(EXERCISE DETAILS) When you print the records below, keep every word exact and leave out the images.

* * * *

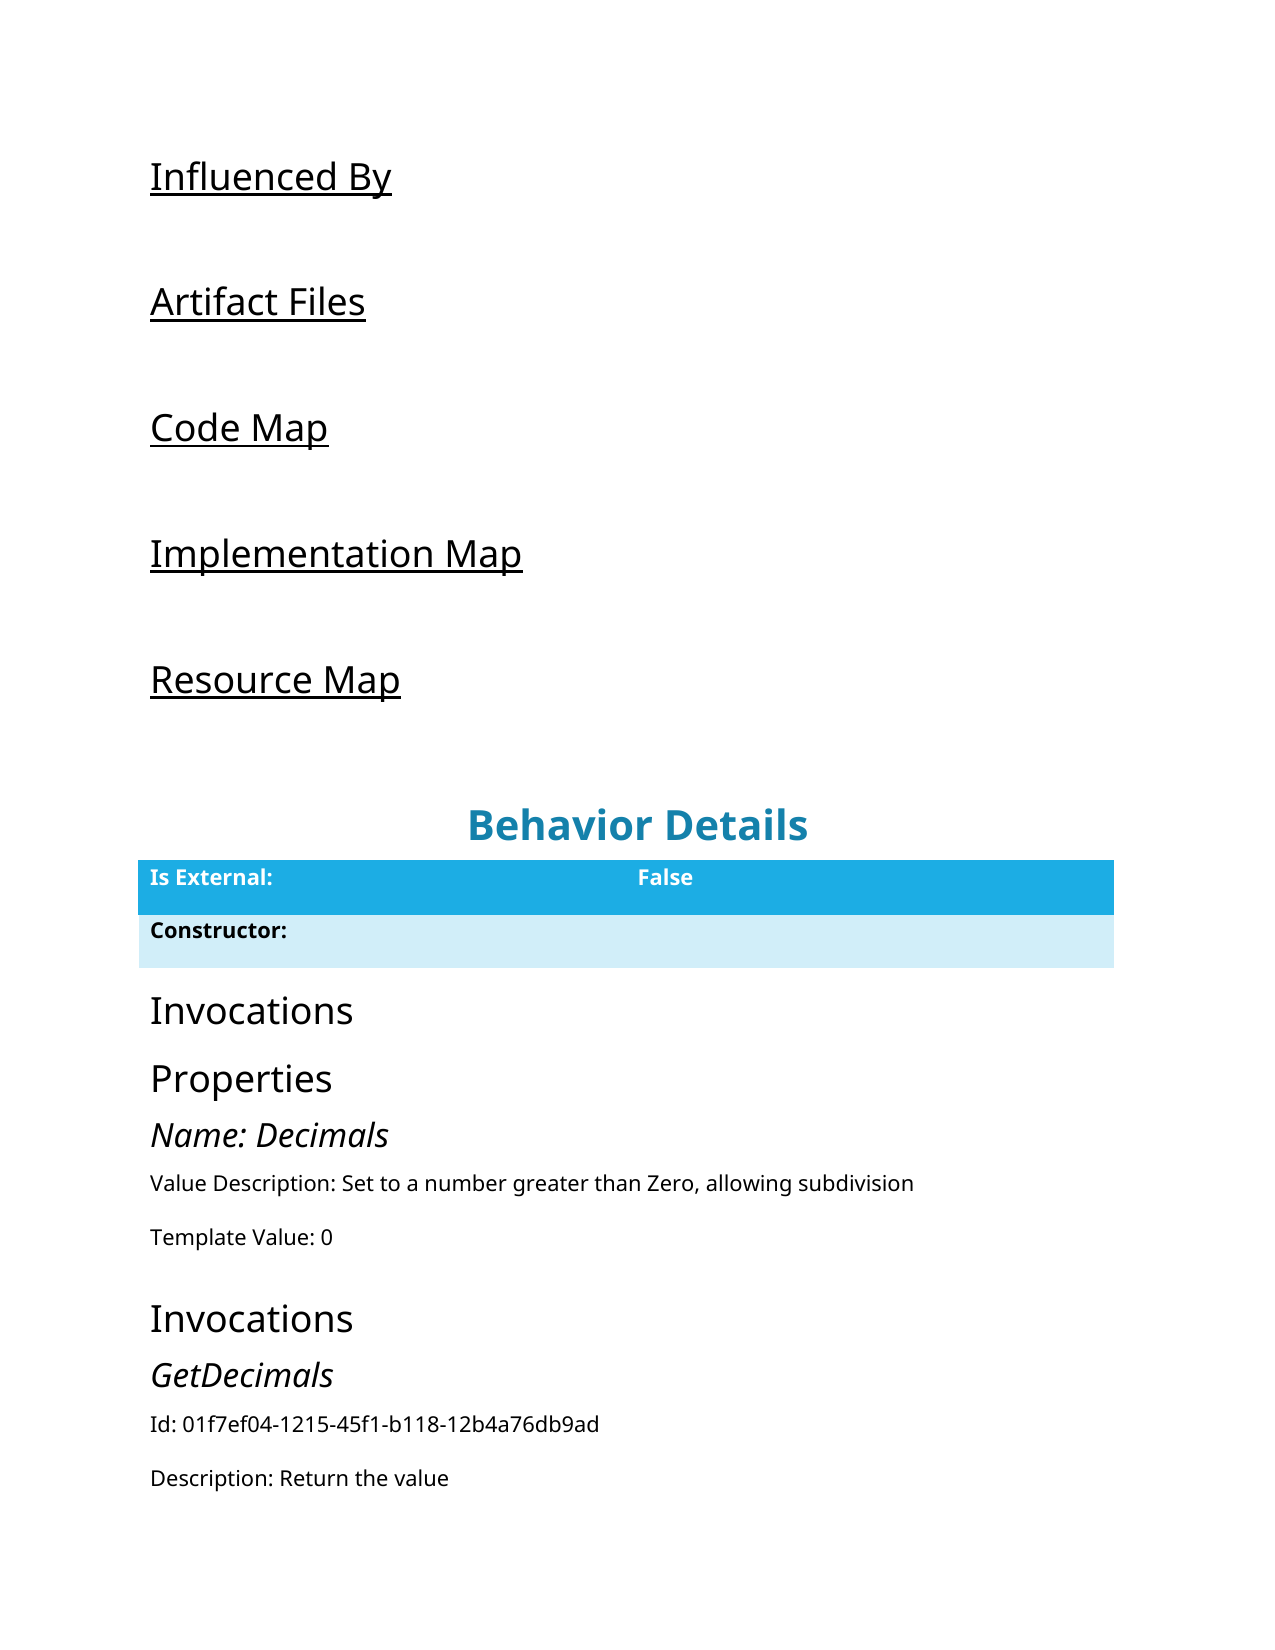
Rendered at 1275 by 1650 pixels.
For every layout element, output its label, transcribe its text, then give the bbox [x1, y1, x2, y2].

subtitle Influenced By [150, 150, 1125, 201]
subtitle Invocations [150, 1293, 1125, 1344]
subtitle Code Map [150, 401, 1125, 452]
table_header Is External: [139, 861, 626, 914]
subtitle Behavior Details [150, 795, 1125, 852]
table_header False [627, 861, 1113, 914]
text Value Description: Set to a number greater than Zero, allowing subdivision [150, 1168, 1125, 1198]
subtitle GetDecimals [150, 1352, 1125, 1398]
subtitle Artifact Files [150, 276, 1125, 327]
subtitle Properties [150, 1052, 1125, 1103]
subtitle Invocations [150, 984, 1125, 1036]
text Id: 01f7ef04-1215-45f1-b118-12b4a76db9ad [150, 1409, 1125, 1439]
table_cell [626, 915, 1114, 968]
text Description: Return the value [150, 1463, 1125, 1493]
subtitle Resource Map [150, 653, 1125, 704]
table_cell Constructor: [139, 915, 626, 968]
subtitle Implementation Map [150, 527, 1125, 578]
subtitle Name: Decimals [150, 1112, 1125, 1157]
text Template Value: 0 [150, 1222, 1125, 1252]
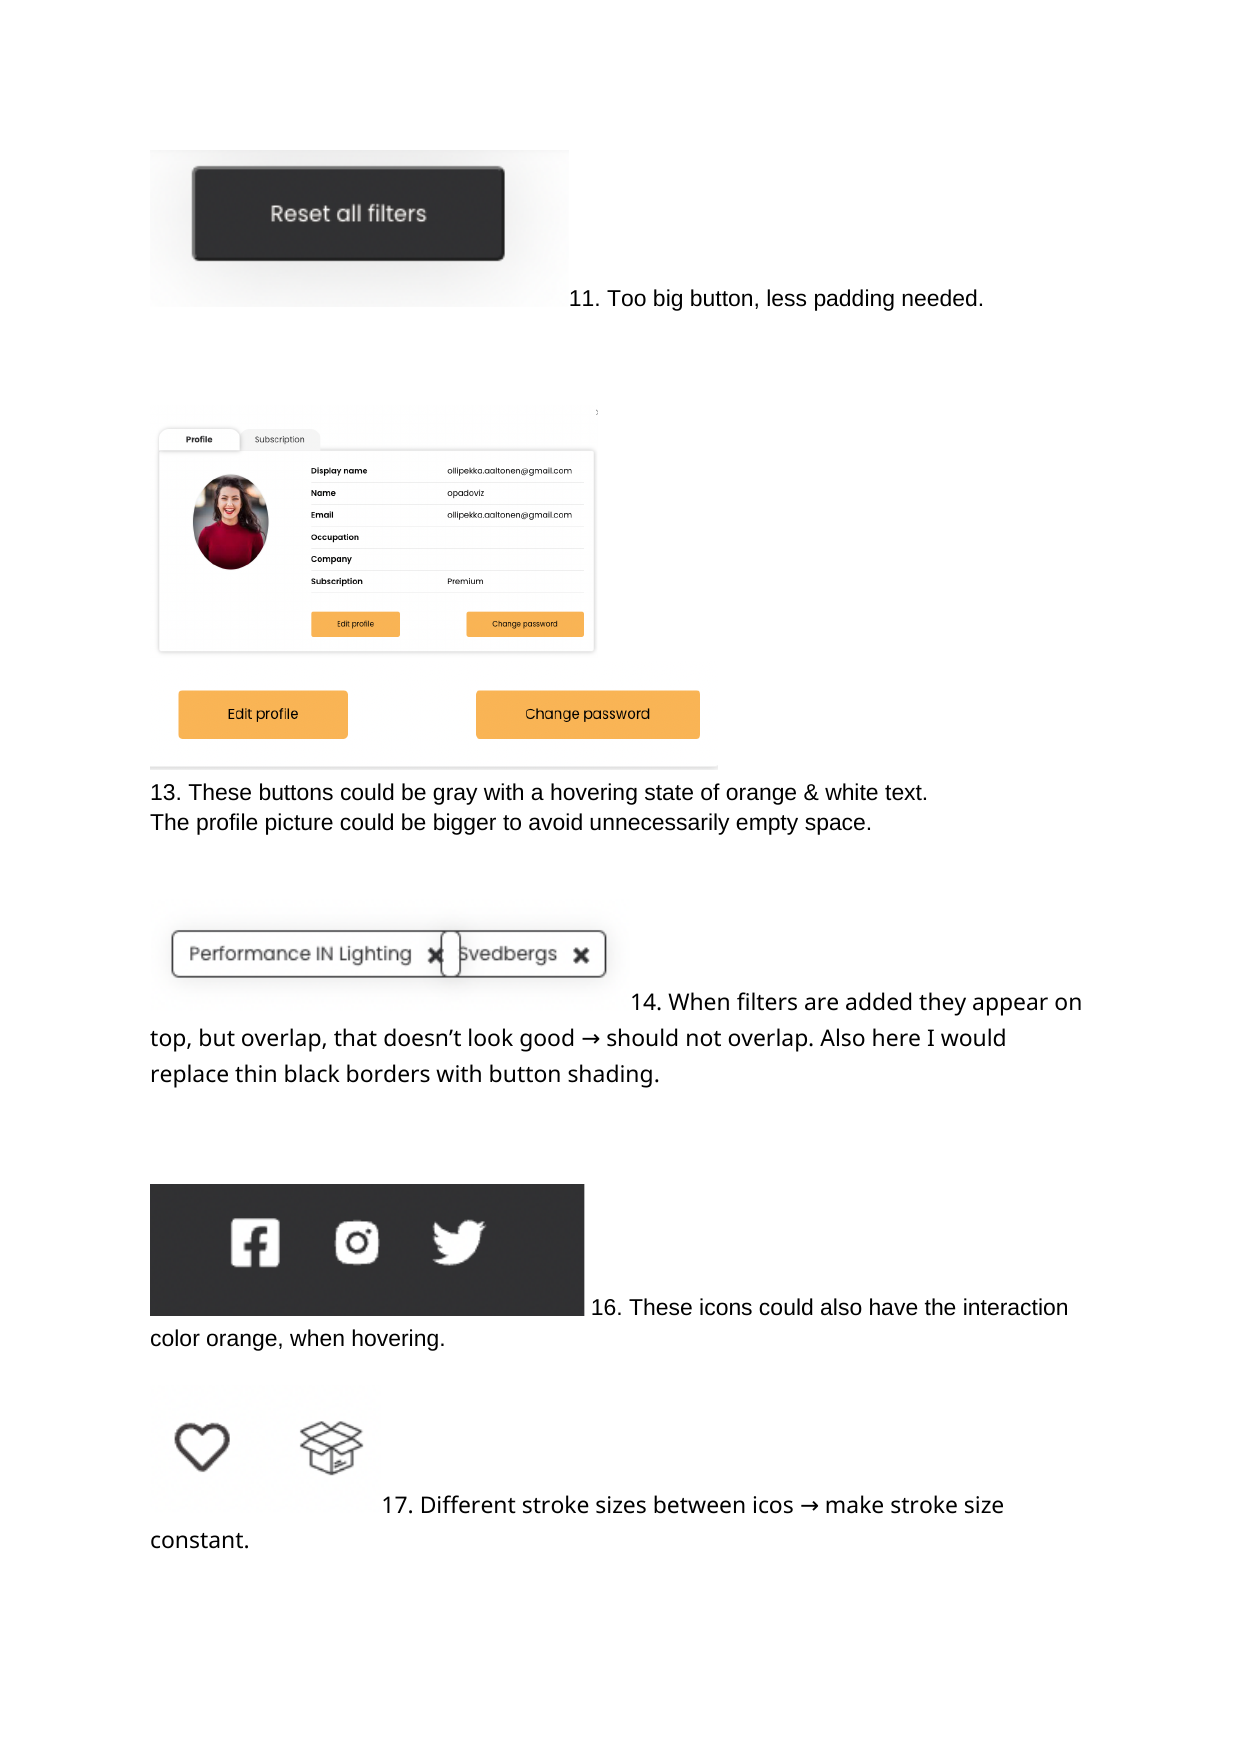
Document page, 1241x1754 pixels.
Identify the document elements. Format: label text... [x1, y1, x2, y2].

text 16. These icons could also have the interaction color orange, when hovering. [150, 1184, 1090, 1351]
text 17. Different stroke sizes between icos → make stroke size constant. [150, 1385, 1090, 1556]
picture [150, 899, 630, 1011]
text 14. When filters are added they appear on top, but overlap, that doesn’t look good → should not overlap. Also here I would replace thin black borders with button shading. [150, 899, 1090, 1089]
picture [150, 1184, 585, 1316]
picture [150, 150, 569, 307]
picture [150, 1385, 382, 1513]
text 11. Too big button, less padding needed. [150, 150, 1090, 311]
picture [150, 405, 598, 658]
text 13. These buttons could be gray with a hovering state of orange & white text. [150, 779, 1090, 805]
text The profile picture could be bigger to avoid unnecessarily empty space. [150, 809, 1090, 835]
picture [150, 661, 718, 770]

* * * *

(TASK SOLUTION)
Rendered at 1275 by 1650 pixels.
For every layout element, output its label, transcribe its text, then give the bbox [x1, y1, x2, y2].

subtitle Influenced By [150, 150, 1125, 201]
subtitle Invocations [150, 1293, 1125, 1344]
subtitle Code Map [150, 401, 1125, 452]
table_header Is External: [139, 861, 626, 914]
subtitle Behavior Details [150, 795, 1125, 852]
table_header False [627, 861, 1113, 914]
text Value Description: Set to a number greater than Zero, allowing subdivision [150, 1168, 1125, 1198]
subtitle GetDecimals [150, 1352, 1125, 1398]
subtitle Artifact Files [150, 276, 1125, 327]
subtitle Properties [150, 1052, 1125, 1103]
subtitle Invocations [150, 984, 1125, 1036]
text Id: 01f7ef04-1215-45f1-b118-12b4a76db9ad [150, 1409, 1125, 1439]
table_cell [626, 915, 1114, 968]
text Description: Return the value [150, 1463, 1125, 1493]
subtitle Resource Map [150, 653, 1125, 704]
table_cell Constructor: [139, 915, 626, 968]
subtitle Implementation Map [150, 527, 1125, 578]
subtitle Name: Decimals [150, 1112, 1125, 1157]
text Template Value: 0 [150, 1222, 1125, 1252]
Document page, 1241x1754 pixels.
Identify the document elements. Format: label text... [x1, y1, x2, y2].

text 16. These icons could also have the interaction color orange, when hovering. [150, 1184, 1090, 1351]
text 17. Different stroke sizes between icos → make stroke size constant. [150, 1385, 1090, 1556]
picture [150, 899, 630, 1011]
text 14. When filters are added they appear on top, but overlap, that doesn’t look good → should not overlap. Also here I would replace thin black borders with button shading. [150, 899, 1090, 1089]
picture [150, 1184, 585, 1316]
picture [150, 150, 569, 307]
picture [150, 1385, 382, 1513]
text 11. Too big button, less padding needed. [150, 150, 1090, 311]
picture [150, 405, 598, 658]
text 13. These buttons could be gray with a hovering state of orange & white text. [150, 779, 1090, 805]
text The profile picture could be bigger to avoid unnecessarily empty space. [150, 809, 1090, 835]
picture [150, 661, 718, 770]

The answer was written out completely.